Rockefeller had disappeared during an expedition to New
Guinea in 1961, presumed eaten by the cannibals of Asmat.
Such were Schneebaum's kind of people. In 1973 he travelled
to Irian Jaya to pay them his first visit. Once again he
placed himself at the heart of a tribe who embraced the
concept of physical love between men. He wrote of this
episode in Wild Man (1979), the title recalling that Coney
Island poster of his childhood.

The Asmat became an annual focus of his life for 25 years.
For 15 years he lectured on cruise ships to the region, and
from 1973 to 1983 he was assistant to the curator of the
Asmat Museum of Culture and Progress in Agats, Irian Jaya.
The way the Asmat cared for their dying blood relatives
became a model for his tireless work nursing Aids patients
in New York through the 1980s and early 1990s.

From 1955 the Yaddo artists' colony, in Saratoga Springs,
New York, was a regular creative haven for him. Where the
Spirits Dwell (1988) rounded off the trilogy of his tribal
times, and Secret Places (2000) brought the story to New
York. He wrote several volumes on Asmat art and culture.
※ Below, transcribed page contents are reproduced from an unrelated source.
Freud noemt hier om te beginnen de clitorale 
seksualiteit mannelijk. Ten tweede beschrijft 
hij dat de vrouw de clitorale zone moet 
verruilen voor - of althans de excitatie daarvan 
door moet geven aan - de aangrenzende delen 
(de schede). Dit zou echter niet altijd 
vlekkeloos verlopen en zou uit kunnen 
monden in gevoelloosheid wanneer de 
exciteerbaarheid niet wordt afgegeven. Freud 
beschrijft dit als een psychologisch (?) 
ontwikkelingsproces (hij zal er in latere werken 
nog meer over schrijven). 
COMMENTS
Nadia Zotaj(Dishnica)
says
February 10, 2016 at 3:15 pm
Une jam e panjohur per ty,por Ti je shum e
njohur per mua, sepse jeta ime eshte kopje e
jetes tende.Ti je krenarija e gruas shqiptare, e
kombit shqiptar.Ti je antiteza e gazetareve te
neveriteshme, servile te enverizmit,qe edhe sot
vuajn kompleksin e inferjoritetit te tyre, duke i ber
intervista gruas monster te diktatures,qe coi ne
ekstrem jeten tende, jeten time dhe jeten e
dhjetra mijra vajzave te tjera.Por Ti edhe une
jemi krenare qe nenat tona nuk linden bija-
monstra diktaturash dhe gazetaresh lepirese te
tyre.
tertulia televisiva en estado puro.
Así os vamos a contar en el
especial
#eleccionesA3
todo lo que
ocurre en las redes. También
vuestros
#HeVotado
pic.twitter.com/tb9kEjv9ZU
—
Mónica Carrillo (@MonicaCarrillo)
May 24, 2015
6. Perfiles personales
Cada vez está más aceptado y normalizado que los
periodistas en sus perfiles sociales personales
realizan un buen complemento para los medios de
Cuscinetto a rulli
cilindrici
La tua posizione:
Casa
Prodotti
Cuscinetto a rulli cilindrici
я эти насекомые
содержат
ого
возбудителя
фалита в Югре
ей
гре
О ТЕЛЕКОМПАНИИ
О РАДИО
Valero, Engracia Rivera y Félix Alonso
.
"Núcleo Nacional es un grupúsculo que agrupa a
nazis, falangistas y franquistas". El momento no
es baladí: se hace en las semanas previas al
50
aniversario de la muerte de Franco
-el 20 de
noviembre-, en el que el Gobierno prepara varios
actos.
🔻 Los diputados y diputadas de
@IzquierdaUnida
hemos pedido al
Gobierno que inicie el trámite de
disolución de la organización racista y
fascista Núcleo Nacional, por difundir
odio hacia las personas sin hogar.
In the 1990s the film-makers Laura and David Shapiro visited
Schneebaum in his Greenwich Village apartment, part of the
Westbeth artists' co-operative. Light filtered in through a
forest of green foliage, falling on a collection of skulls
given to Schneebaum by his Asmat friends. For Schneebaum
these skulls were the company of his ancestors, and his
apartment was Irian Jaya on the Hudson.

From the grace and gentleness of his welcome visitors could
glean something of how this white man strolled into the
heartland of tribal warriors and was accepted as one of
their own. Despite his three hip displacements and
Parkinson's disease, Schneebaum was enticed by the Shapiros
back to Indonesia and to the Amazon. Old tribal lovers were
met, and some nightmares laid at last to rest. The resulting
film, Keep the River on Your Right: a modern cannibal tale
(2000), won several awards and Schneebaum received standing
ovations from packed auditoria.

He has bequeathed his supreme collection of Asmat art to the
Metropolitan Museum of Art in New York.